Por Claudia Zogheib
Cancelar no sentido de eliminar o outro é uma atitude muito mais comum do que se imagina, e sem que possamos calcular, a dimensão desta prática, tal atitude, prejudica não só o cancelado, mas também quem cancelou: é uma atitude que tem muito em comum com o sadismo, um comportamento caracterizado pelo prazer em ver o outro sofrer, normalmente atrelado a não conseguir conviver com o sucesso do outro.
Quando parte de uma base que pode legitimar qualquer prática de opressão, muitas vezes revestido de moralidade, mascara o prazer de destruir o outro apontando-lhe erros, permanecendo atrelado a uma forma de fugir de suas próprias falhas: mantém o ‘Eu’ num ideal de valoração máxima e o outro num lugar secundário.

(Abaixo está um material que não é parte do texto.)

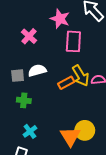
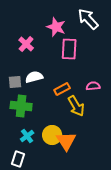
yellow arrow: (81, 76) -> (76, 106), moved
green cross: (24, 100) -> (21, 106), size x1.5
yellow circle: (85, 130) -> (52, 135), moved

O narcisismo nos faz ver o outro imaginariamente conseguindo alcançar lugares e objetivos que secretamente seriam desejos que não se conseguiu conquistar, e a partir de então, se tenta destruir ou diminuir a conquista do outro: desmerecendo, usando poderes sociais, cancelando, etc. É como se o outro conseguir lembrasse que poderia ter sido quem está se sentindo ameaçado pela conquista do outro. Este é o roteiro que move a competição com o próximo quando não se consegue enfrentar o próprio narcisismo e destrutividade.
Freud em seus escritos relatava constantemente que a rivalidade apertava diante do próximo ou com pessoas que de alguma forma podiam representar uma ameaça, e sempre estudou estes fenômenos nas relações. Ele dizia que somos um conjunto de vários “Eus” sentindo coisas que não gostaríamos de sentir e o que de fato determina o nosso pensamento e ação está atrelado aos denominadores inconscientes que impulsionam nossas ações primitivas: o “Eu” não é senhor nem em sua própria morada quando opera com atitudes destrutivas.
A inveja é originária da intensificação do ódio, que mobilizado pela pulsão de morte, se volta contra o próprio sujeito invejoso. Ambos caminham juntos, e enquanto nos deixamos dominar por estes sentimentos, cancelamos, tentamos diminuir, desmoralizamos para que o outro não seja, para que o outro não tenha, para que o outro não apareça, e tais atitudes tem como consequência o distanciamento do contato do invejoso com seu próprio ser.
Ainda estamos no funcionamento arcaico, continuamos mantendo a atenção do outro sobre nós buscando seu olhar para validar nossas fraquezas. Quando estamos neste funcionamento ficamos incomodados diante do sucesso do outro, e nesta dinâmica, perdemos um potencial de transformação sobre nossas próprias atitudes diante de nós mesmos.
“Cada vez que um amigo meu faz sucesso, eu morro um pouco. Por que tanta gente se incomoda com a ascensão de pessoas iguais ou próximas?”
Gore Vidal
Sendo mais ou menos escancarado, intencionalmente consciente, ou inconscientemente, quando cancelamos o outro, de certa forma é de nós que estamos falan必利勁
do: perdemos.
Cancelar é algo a se atentar, a se manter cuidado, visto o tamanho estrago que uma atitude assim pode fazer na vida do outro e na nossa. E quanto mais negamos esta realidade, mais distantes ficamos de acessar, pensar e transformar tal atitude em algo mais elaborado e construtivo para todos.
Em tempo, este texto foi escrito ao som da música: “Bandeira Branca”, com Maria Bethânia.
6 Comentários
Sempre uma via de mão dupla…. Contudo, uma via não dual!
Sim, dura realidade. Obrigado
Obrigada! Muito importante para todos nós e em particular para quem quer construir um mundo melhor, unido.
Obrigada! Compartilho da mesma ideia! Abraço
Este texto é muito real e verdadeiro, parabéns a Claudia Zogheib que encanta com seus belíssimos e profundos textos. Uma verdadeira reflexão ainda mais nos tempos que estamos vivendo.